(SOURCE TEXT)

The Murder Act 1751 (25 Geo 2 c 37) was an Act of the Parliament of Great Britain.

Provisions
The Murder Act included the provision “for better preventing the horrid crime of murder” “that some further terror and peculiar mark of infamy be added to the punishment,” and that “in no case whatsoever shall the body of any murderer be suffered to be buried,” by mandating either public dissection or “hanging in chains” of the cadaver. The act also stipulated that a person found guilty of murder should be executed two days after being sentenced unless the third day was a Sunday, in which case the execution would take place on the following Monday.

In 1828 this Act was repealed, as to England, by section 1 of the 9 Geo 4 c 31, except so far as it related to rescues and attempts to rescue. The corresponding marginal note to that section says that effect of this was to repeal the whole Act, except for sections 9 and 10.

(End SOURCE TEXT)
(EXTRACTED ENTRIES)

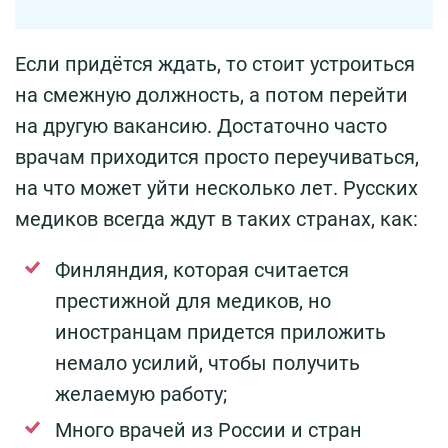
Если придётся ждать, то стоит устроиться
на смежную должность, а потом перейти
на другую вакансию. Достаточно часто
врачам приходится просто переучиваться,
на что может уйти несколько лет. Русских
медиков всегда ждут в таких странах, как:
Финляндия, которая считается
престижной для медиков, но
иностранцам придется приложить
немало усилий, чтобы получить
желаемую работу;
Много врачей из России и стран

(End EXTRACTED ENTRIES)

REQUIRED ACTIONS:
#1 In the Murder Act text, on what day would the execution take place if the third day after sentencing was a Sunday?
#2 Pick up the Murder Act text after its final sentence and carry it on.
The records have nothing to do with the Murder Act text.

RESPONSES BY TASK:
#1 On the following Monday.

#2
Section 1
This section was repealed by section 1 of, and the Schedule to, the Statute Law Revision Act 1871.

Section 9
This section provided that any person who, by force, set at liberty or rescued, or who attempted to set at liberty or rescue, any person out of prison who was committed for, or convicted of, murder, or who rescued or attempted to rescue, any person convicted of murder, going to execution or during execution, was guilty of felony, and was to suffer death without benefit of clergy. This death penalty was reduced to transportation for life by the Punishment of Offences Act (1837).

Section 11
This section was repealed by section 1 of, and the Schedule to, the Statute Law Revision Act 1871.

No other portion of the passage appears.